Aim: Please return, unchanged, only the lines of the items below that begin at the line containing "genus: Setophaga" and end after the line containing "order: Decapoda".

Data shown:
* Start *

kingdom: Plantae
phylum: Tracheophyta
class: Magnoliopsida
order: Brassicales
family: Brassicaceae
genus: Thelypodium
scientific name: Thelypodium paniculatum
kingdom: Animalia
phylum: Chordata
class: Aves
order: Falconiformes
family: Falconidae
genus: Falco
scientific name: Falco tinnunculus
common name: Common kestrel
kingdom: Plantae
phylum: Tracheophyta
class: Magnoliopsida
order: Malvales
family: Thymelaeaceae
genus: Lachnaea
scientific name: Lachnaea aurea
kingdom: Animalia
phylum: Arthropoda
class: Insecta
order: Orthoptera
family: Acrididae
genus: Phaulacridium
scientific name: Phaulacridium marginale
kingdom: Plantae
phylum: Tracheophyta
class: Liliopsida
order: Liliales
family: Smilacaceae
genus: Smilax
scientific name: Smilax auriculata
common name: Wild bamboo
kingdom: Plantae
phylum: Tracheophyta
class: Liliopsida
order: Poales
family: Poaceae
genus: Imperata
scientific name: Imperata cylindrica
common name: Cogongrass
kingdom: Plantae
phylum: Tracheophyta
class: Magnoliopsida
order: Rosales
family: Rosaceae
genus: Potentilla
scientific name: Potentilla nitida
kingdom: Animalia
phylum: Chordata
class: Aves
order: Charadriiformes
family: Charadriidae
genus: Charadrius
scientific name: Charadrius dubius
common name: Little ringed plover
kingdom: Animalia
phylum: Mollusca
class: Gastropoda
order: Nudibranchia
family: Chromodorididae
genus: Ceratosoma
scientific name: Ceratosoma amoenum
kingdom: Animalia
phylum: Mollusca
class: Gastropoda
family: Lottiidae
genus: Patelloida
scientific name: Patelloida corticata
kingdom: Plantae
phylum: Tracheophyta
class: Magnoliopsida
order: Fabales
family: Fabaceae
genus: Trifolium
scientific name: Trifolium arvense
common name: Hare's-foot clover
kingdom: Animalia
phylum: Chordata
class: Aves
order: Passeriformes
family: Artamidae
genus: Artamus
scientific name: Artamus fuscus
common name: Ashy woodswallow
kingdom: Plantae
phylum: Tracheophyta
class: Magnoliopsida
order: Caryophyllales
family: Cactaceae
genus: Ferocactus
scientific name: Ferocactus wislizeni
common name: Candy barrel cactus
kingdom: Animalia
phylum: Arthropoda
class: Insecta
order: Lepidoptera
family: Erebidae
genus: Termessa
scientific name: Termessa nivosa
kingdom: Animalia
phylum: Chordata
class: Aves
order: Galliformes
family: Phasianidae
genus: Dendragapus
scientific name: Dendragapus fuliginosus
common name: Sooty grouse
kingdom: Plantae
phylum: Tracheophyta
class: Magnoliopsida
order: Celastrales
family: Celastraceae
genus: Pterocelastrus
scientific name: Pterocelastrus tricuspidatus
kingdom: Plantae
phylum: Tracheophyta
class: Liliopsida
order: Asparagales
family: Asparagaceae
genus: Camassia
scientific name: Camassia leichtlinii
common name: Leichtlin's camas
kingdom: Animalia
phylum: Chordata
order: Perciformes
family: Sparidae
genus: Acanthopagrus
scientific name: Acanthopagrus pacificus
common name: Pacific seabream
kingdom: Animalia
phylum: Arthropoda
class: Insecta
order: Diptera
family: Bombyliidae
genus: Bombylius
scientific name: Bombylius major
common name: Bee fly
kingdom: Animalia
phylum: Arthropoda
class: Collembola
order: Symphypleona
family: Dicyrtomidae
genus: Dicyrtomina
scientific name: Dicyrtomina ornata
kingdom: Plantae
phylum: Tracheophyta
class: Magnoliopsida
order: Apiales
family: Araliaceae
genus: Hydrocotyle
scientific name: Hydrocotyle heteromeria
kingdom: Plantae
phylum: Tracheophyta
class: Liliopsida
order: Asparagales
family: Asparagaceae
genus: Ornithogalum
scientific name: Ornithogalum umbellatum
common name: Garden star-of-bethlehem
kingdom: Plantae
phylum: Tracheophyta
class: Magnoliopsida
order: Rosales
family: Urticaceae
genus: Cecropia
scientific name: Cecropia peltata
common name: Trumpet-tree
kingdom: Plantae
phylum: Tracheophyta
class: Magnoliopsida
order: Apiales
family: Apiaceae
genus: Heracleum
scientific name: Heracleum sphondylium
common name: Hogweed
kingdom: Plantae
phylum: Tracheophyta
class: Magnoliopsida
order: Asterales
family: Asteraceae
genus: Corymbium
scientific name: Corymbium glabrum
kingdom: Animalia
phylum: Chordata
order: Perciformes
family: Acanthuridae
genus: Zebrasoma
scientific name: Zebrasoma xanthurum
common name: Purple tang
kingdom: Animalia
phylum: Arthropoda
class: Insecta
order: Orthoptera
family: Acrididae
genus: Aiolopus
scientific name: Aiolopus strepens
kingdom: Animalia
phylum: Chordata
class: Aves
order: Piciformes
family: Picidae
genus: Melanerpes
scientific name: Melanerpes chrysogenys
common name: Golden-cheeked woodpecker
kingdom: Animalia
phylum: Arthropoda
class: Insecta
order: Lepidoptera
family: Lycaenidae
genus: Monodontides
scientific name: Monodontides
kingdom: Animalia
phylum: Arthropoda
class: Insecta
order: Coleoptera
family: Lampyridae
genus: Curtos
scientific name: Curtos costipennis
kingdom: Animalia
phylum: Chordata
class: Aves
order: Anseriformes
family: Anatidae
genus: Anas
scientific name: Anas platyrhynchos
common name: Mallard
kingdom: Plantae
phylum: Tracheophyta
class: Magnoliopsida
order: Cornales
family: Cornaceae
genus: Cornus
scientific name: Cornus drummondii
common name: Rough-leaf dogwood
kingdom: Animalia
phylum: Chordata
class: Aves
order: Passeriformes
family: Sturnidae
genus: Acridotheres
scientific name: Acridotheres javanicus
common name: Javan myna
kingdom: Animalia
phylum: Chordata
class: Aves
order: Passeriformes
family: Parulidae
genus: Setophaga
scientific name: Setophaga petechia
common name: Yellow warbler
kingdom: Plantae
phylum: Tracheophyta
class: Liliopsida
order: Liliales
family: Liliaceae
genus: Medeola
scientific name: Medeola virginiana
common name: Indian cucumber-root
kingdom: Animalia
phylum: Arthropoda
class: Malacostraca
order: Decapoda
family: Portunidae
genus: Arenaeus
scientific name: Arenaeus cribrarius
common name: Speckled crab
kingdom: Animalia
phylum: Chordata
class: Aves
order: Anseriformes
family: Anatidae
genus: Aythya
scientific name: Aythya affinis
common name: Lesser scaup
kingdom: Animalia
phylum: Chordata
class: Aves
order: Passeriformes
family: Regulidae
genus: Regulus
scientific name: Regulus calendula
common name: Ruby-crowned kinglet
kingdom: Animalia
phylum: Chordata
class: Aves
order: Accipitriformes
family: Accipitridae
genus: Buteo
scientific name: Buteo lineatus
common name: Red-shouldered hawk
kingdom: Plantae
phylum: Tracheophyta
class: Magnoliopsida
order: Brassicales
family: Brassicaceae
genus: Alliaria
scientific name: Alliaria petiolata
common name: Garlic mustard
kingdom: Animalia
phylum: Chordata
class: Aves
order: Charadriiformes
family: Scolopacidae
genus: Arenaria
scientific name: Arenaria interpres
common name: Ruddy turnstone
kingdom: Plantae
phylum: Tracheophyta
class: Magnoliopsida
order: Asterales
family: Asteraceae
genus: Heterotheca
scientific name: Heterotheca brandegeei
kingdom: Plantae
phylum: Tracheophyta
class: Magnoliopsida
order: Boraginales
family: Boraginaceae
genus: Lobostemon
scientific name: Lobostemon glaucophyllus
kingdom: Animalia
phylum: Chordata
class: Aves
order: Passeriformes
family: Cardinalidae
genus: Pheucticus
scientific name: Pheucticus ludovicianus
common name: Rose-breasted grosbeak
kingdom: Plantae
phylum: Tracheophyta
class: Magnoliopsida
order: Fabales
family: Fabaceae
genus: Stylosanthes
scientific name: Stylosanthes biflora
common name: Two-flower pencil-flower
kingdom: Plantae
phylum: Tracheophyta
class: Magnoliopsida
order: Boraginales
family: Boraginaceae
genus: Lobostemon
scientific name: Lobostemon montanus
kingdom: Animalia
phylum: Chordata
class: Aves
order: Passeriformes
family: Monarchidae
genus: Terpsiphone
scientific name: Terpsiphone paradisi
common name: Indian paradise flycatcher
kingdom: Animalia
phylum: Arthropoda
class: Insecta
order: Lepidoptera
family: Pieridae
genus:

* End *

Task solution:
genus: Setophaga
scientific name: Setophaga petechia
common name: Yellow warbler
kingdom: Plantae
phylum: Tracheophyta
class: Liliopsida
order: Liliales
family: Liliaceae
genus: Medeola
scientific name: Medeola virginiana
common name: Indian cucumber-root
kingdom: Animalia
phylum: Arthropoda
class: Malacostraca
order: Decapoda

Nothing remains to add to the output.